+++ Data to examine

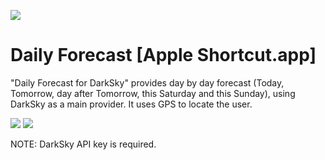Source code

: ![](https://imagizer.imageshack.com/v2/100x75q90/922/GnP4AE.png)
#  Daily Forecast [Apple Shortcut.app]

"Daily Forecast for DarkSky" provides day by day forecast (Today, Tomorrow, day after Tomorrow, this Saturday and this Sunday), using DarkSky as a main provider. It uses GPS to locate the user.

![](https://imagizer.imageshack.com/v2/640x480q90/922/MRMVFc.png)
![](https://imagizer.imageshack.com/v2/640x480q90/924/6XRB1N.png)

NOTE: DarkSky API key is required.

++++++

◆ Exercise details: Copy out exactly the lines running from the line with "Forecast [Apple Shortcut.app]" to the end of the records, inclusive.

◆ Response for this exercise:
#  Daily Forecast [Apple Shortcut.app]

"Daily Forecast for DarkSky" provides day by day forecast (Today, Tomorrow, day after Tomorrow, this Saturday and this Sunday), using DarkSky as a main provider. It uses GPS to locate the user.

![](https://imagizer.imageshack.com/v2/640x480q90/922/MRMVFc.png)
![](https://imagizer.imageshack.com/v2/640x480q90/924/6XRB1N.png)

NOTE: DarkSky API key is required.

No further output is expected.